## 本文ブロック
2014年09月04日

スバルWRX-S4の清々しさの影に・・・ギャランフォルティスRA

  現在のスバルの日本とアメリカにおける「イケイケ」な状態は、まだ勢いが醒めやらぬようです。スバルの大活躍を見ている限りではHV・ディーゼル・ガソリンターボ(小排気量ターボ)でユーザーに媚びることはブランドの浮沈にそれほど関係ないのかも!?と思ったりします。好調スバルはここに来てターボ専用モデルのレヴォーグとWRXを立て続けに出してきましたが、これもVW的な「セコセコ・ターボ」では無く、メルセデスやBMWの上級モデルのボディでも楽々動かせそうなパフォーマンス重視の高性能ユニットが採用されています。

## 情報をもとに
a. スバルの記事によると、好調なスバルが立て続けに出したターボ専用モデルは何か。
b. スバルの記事にある「現在のスバルの日本とアメリカにおける「イケイケ」な状態は、まだ勢いが醒めやらぬようです。」という一文を英語に訳してください。
c. スバルの記事の続きを、最後の文のあとから書き進めること。

## 提供データ
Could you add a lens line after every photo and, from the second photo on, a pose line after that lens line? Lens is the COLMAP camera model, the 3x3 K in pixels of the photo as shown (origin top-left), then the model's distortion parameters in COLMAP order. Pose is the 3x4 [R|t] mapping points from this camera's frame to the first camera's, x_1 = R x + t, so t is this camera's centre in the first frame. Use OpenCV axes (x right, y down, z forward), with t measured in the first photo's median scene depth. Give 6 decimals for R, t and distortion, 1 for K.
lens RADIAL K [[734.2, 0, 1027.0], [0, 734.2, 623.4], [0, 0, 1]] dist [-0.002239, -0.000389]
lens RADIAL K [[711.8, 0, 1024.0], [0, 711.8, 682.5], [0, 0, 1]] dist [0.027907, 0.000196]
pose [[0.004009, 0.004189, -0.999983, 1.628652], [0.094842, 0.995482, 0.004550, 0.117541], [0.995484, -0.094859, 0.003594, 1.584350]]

---

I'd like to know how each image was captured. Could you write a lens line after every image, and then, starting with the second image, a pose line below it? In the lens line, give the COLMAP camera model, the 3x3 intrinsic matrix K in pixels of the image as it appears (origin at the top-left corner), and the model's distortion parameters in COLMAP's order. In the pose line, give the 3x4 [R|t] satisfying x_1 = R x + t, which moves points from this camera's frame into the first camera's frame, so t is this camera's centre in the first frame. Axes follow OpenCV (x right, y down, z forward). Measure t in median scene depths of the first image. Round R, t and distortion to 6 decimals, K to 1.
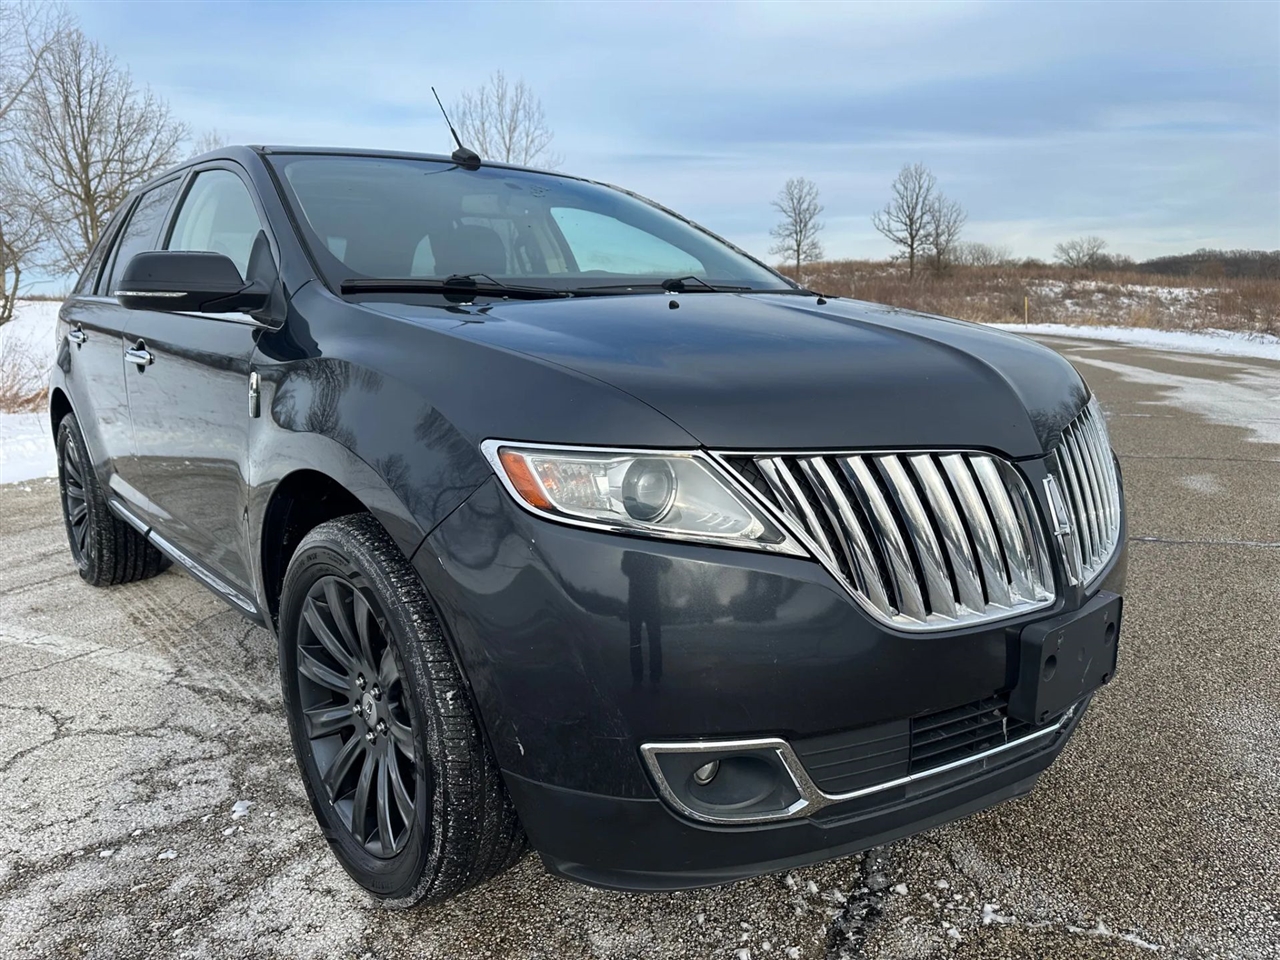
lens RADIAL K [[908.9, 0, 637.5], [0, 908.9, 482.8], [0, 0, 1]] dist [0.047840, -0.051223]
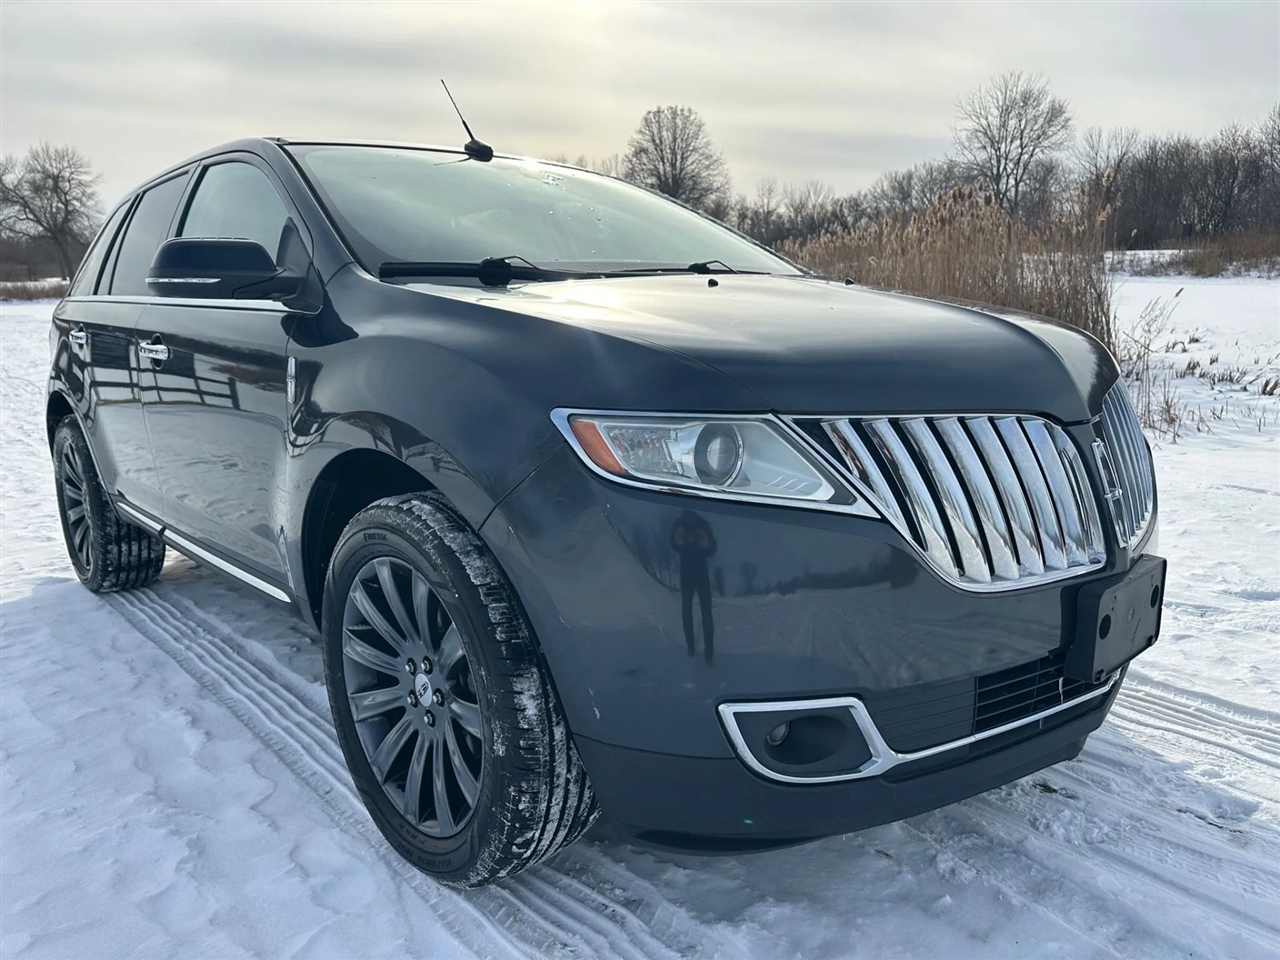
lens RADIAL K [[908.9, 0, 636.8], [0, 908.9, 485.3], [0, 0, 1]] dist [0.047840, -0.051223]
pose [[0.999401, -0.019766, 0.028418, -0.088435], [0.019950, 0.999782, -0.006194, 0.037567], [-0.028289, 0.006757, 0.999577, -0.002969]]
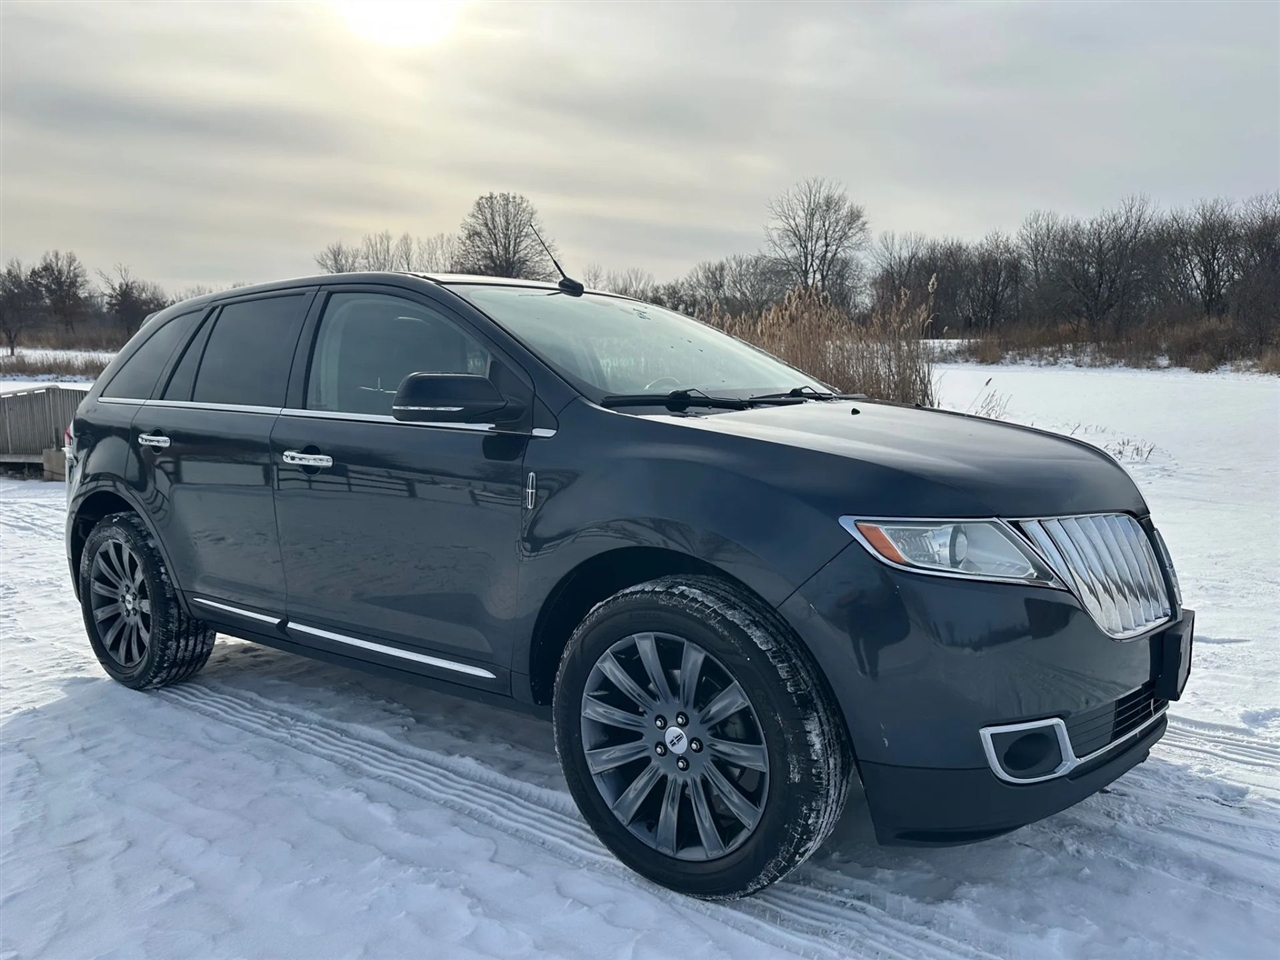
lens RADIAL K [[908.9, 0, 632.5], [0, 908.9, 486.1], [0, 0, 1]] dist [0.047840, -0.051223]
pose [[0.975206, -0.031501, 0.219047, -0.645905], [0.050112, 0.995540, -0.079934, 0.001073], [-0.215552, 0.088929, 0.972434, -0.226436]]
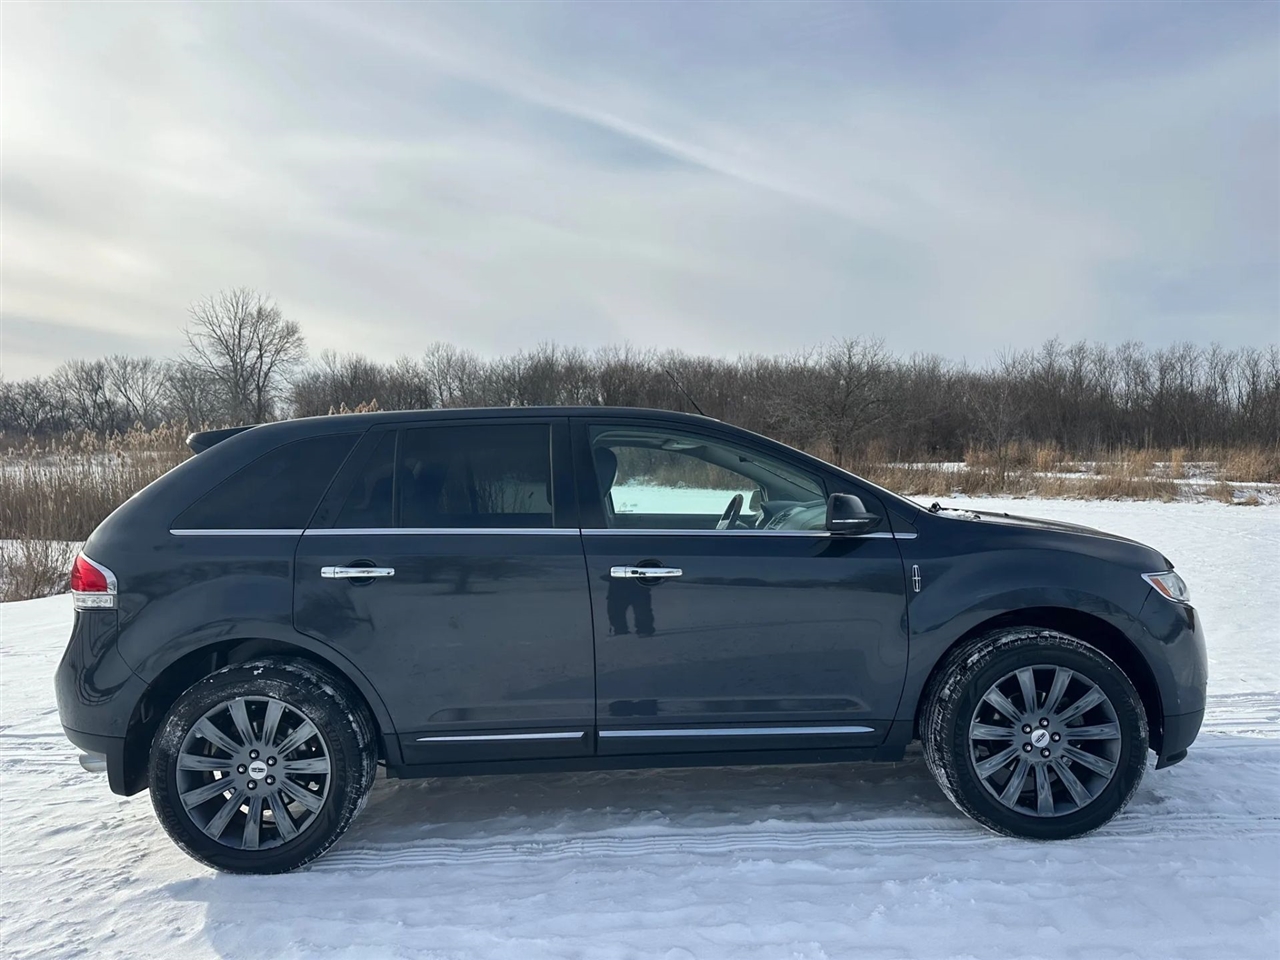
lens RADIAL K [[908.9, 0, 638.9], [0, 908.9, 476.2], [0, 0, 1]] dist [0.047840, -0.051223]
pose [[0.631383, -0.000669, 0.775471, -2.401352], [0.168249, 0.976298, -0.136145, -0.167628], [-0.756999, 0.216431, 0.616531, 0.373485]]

## 演習の解答
a. レヴォーグとWRXです。

b. Subaru's current "on a roll" state in Japan and the United States still seems to show no sign of losing its momentum.

c.
  てっきり欧州で細々と実用化しているボクサー・ディーゼルを慌てて日本仕様に仕立て直すのかな?なんてスバルのポテンシャルを完全に見くびっていた1年前の自分自身の発言を今更ながら大いに恥じ入っております。スバルの首脳陣は最初からディーゼルの日本展開なんて考えて無かったみたいです。マツダと僅かな客を奪いあった挙げ句に共倒れなんて愚かなことは、やはり「自工会」が全力で止めに入るんでしょうね。それこそ残存する日本メーカーのどこかがギブアップでもしようものなら、その中枢と言える先端技術が中国メーカーによってごっそり吸い上げられてしまい、他のメーカーの技術もたちまちに競争力を失ってしまう懸念があります。(あくまで憶測ですが・・・)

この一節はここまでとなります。